**Required actions:**
1. From the blog post about unwritten 2018 posts, copy the passage from "But hey, illegitimi" up to and including "In the 90s.".
2. In the blog post about unwritten 2018 posts, in what form did the Delta Green post eventually reach the world?
3. Check each statement against the blog post about unwritten 2018 posts. Answer yes or no for each, and quote the words of the post that settle it.
(a) The writer counts Delta Green: Countdown among the finest gaming books ever written.
(b) The post lists twenty posts that never made it off the drawing board.
(c) At College of Wizardry, the writer played a brand-new character.

**Provided passage:**
((

All the Stuff I Didn’t Write in 2018

It’s time for my semi-annual “imma write more this year i promise” post. Last year was terrible on so many levels, and though my inability to stick to any kind of posting schedule is kinda eclipsed by the President’s office of Chechnya whining about RPGs, this is at least the kind of thing I can affect personally.

Hey Mr President Ramzan Kadyrov, is this your cat?

Well, in any substantial fashion, at least.

Truth be told, there were a lot of posts that I started and then never finished, or that never made it past the outline stage, or that I promised but never even began to write. It’s been an exhausting year and news, gaming and otherwise, make the entire genre of horror fiction feel redundant. Writing about anything of substance – and a lot of perfectly inconsequential things – feels like it carries with it an invitation for abuse from a myriad of online cesspits.

But hey, illegitimi non carborundum. So here’s a turn-of-the-year listing of the ten most interesting posts that never made it off the drawing board but actually really should have, cut down into a couple of paragraphs instead of the nuanced 2,000 words most of them would deserve.

Delta Green Has Aged… Poorly

First of all, let it be known that I love Delta Green. The first edition and Delta Green: Countdown are some of the finest gaming books ever written, and especially Countdown keeps getting named as the best ever. It’s not entirely undeserved. The idea of a conspiracy of agents within the American law enforcement, intelligence, and military organizations fighting against the gribbly things of the Cthulhu Mythos was a really great idea. In the 90s.

The problem with this is, of course, that we’re no longer in the 90’s. The cultural touchstones for FBI agents and American special forces is no longer The X-Files and Hollywood action films. Nowadays it’s Guantanamo Bay, and Seal Team 6’s war crimes, Black Lives Matter, NSA Director Keith Alexander’s megalomania, and a drone strike after drone strike. While as a game DG2E is very good, where it falls down for me is in its lack of acknowledgement that as a member of these organizations the PCs themselves or their superiors at the very latest are very likely complicit or directly guilty of some pretty terrible crimes. JSOC isn’t a heroic background, it’s what you should be fighting against. And it really doesn’t help that Tcho-Tchos are nowadays a legitimate and recognized ethnic minority in the United States with their own anti-racism initiative.

This post actually did make it out into the world, in the surface-scratch form of a review I wrote for PlayLab!

I Was a Magic Newspaperman

Professor Rabasse. Photo by Przemysław Jendroska.

I played at College of Wizardry again, bringing back my character from College of Wizardry: The Challenge. This time around, Étienne Rabasse was a hotshot young journalist attached to a visiting lecturer position at Czocha College, which meant that I did the school paper again.

))

**Material:**
((

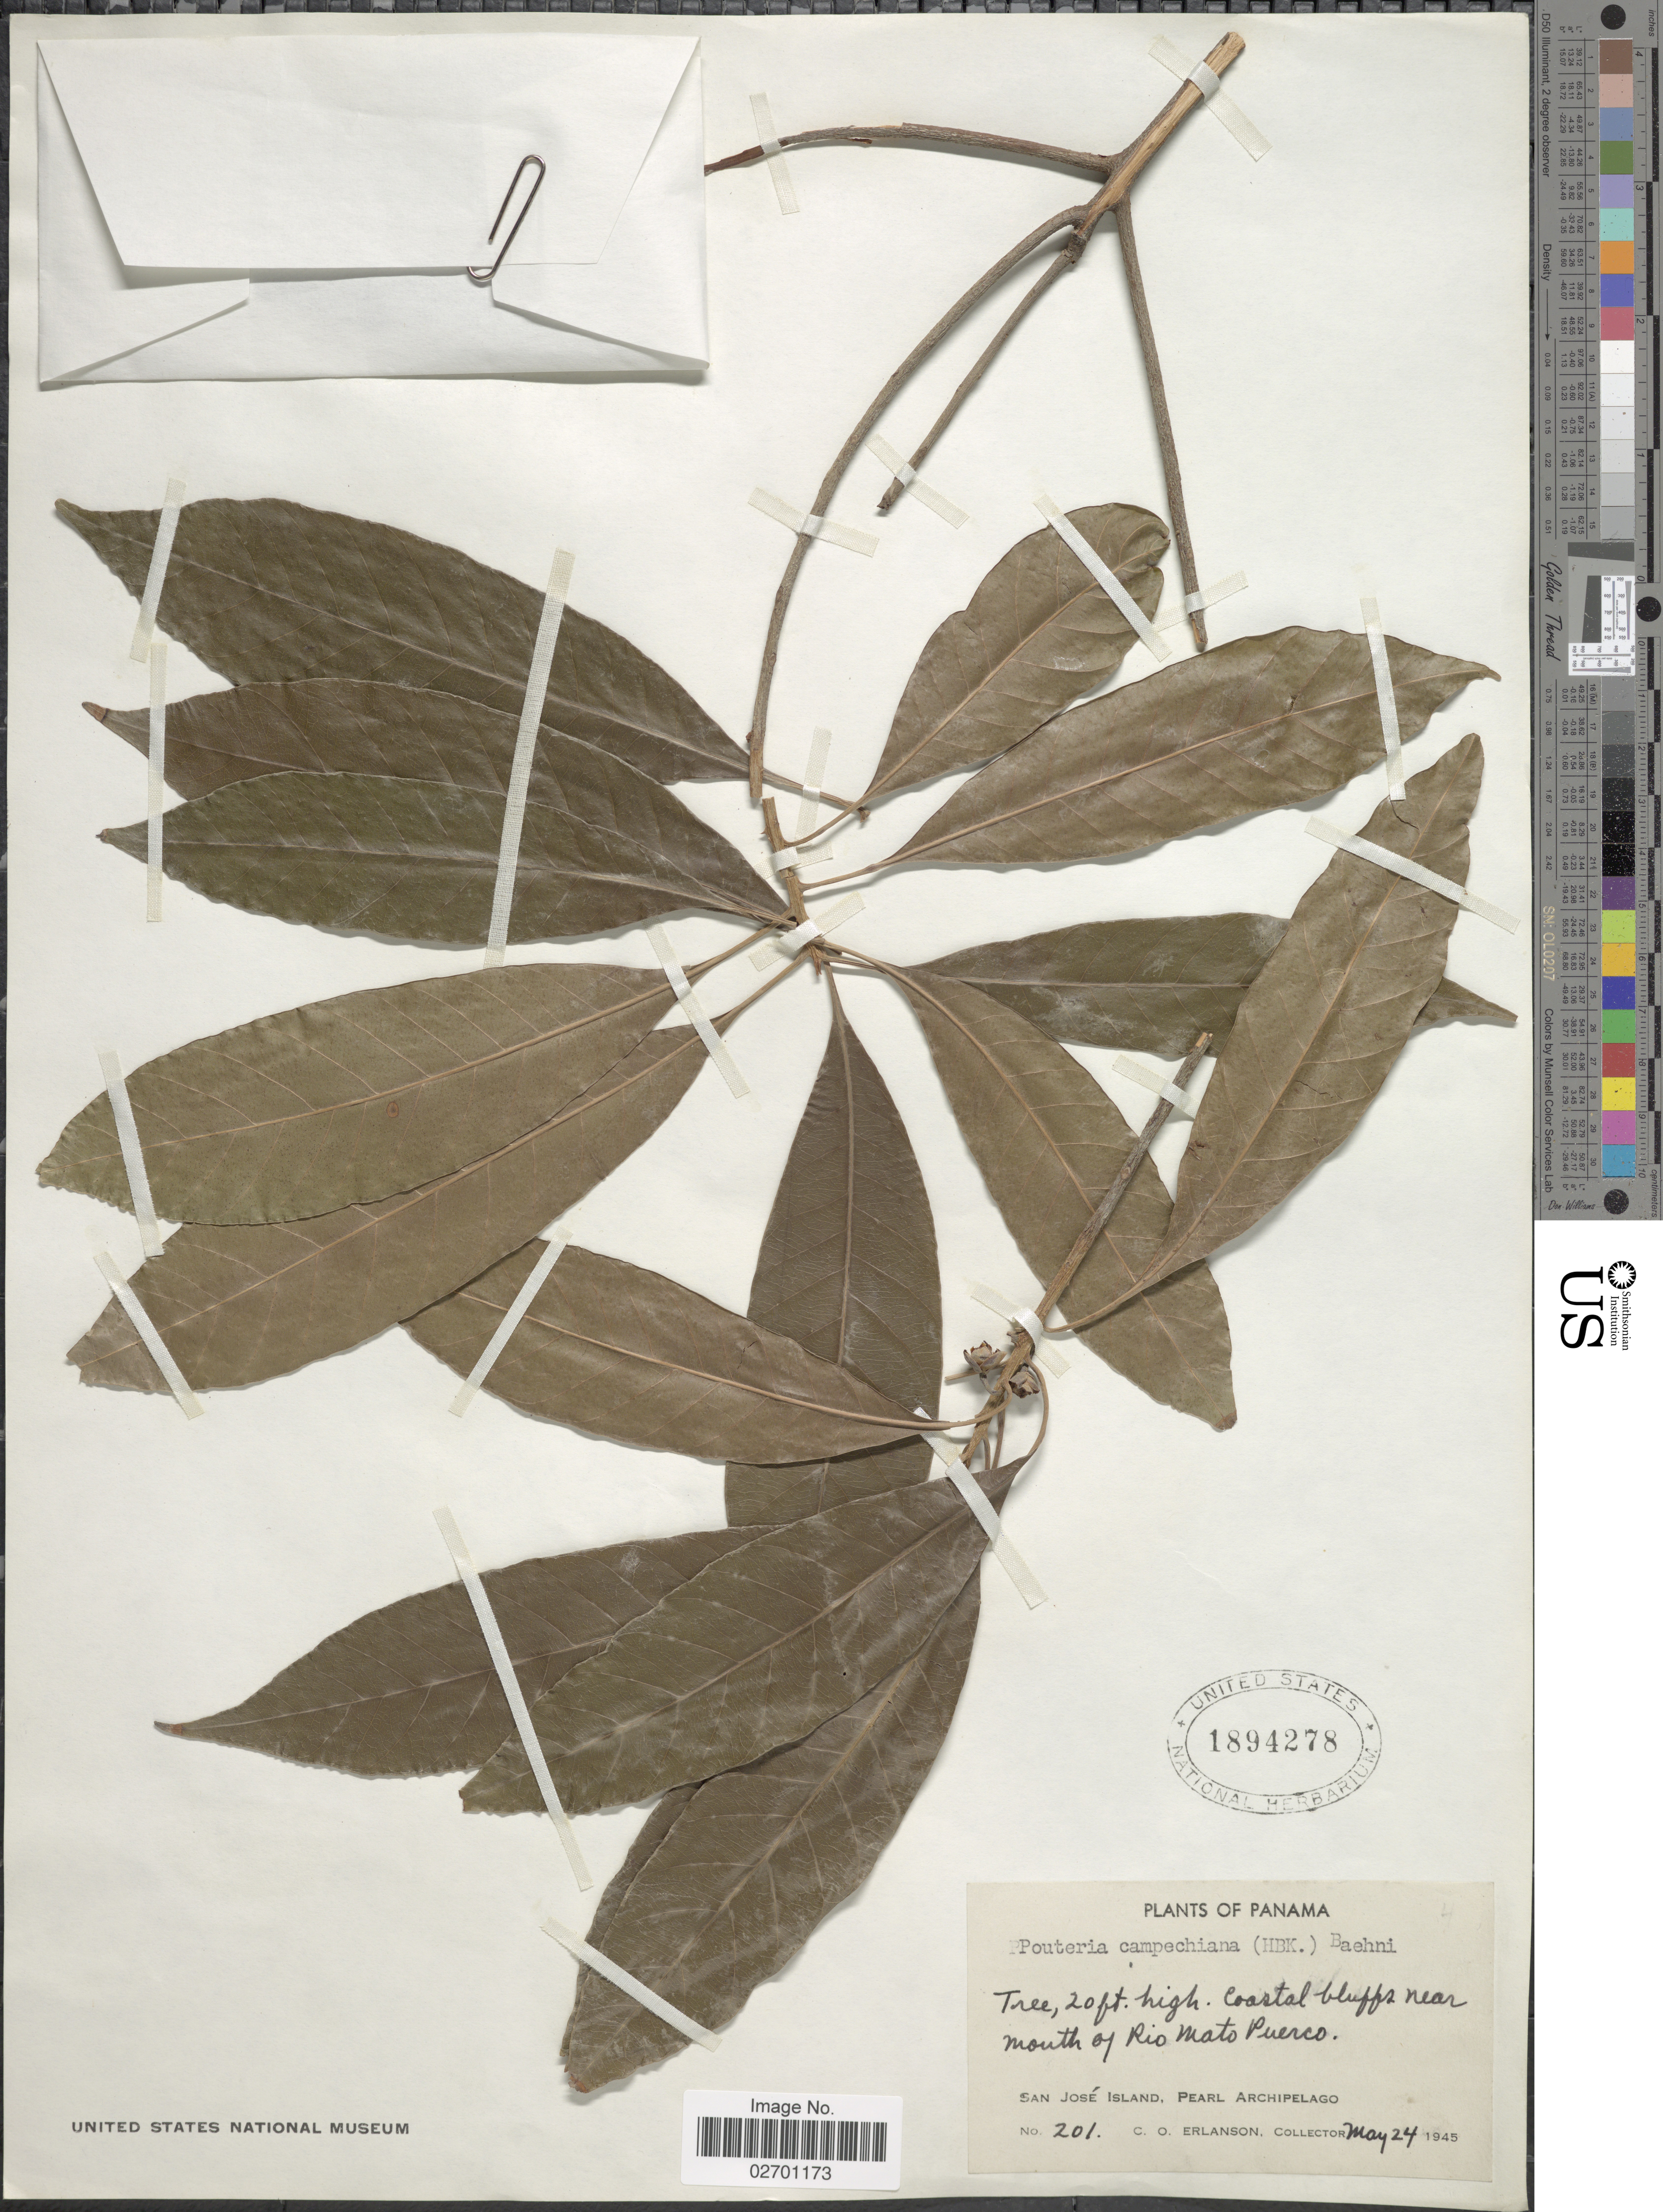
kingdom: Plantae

))

**Solutions to the exercise:**
1.
But hey, illegitimi non carborundum. So here’s a turn-of-the-year listing of the ten most interesting posts that never made it off the drawing board but actually really should have, cut down into a couple of paragraphs instead of the nuanced 2,000 words most of them would deserve.

Delta Green Has Aged… Poorly

First of all, let it be known that I love Delta Green. The first edition and Delta Green: Countdown are some of the finest gaming books ever written, and especially Countdown keeps getting named as the best ever. It’s not entirely undeserved. The idea of a conspiracy of agents within the American law enforcement, intelligence, and military organizations fighting against the gribbly things of the Cthulhu Mythos was a really great idea. In the 90s.

2. As a surface-scratch review written for PlayLab!

3.
(a) Yes: "The first edition and Delta Green: Countdown are some of the finest gaming books ever written"
(b) No: "the ten most interesting posts that never made it off the drawing board"
(c) No: "bringing back my character from College of Wizardry: The Challenge"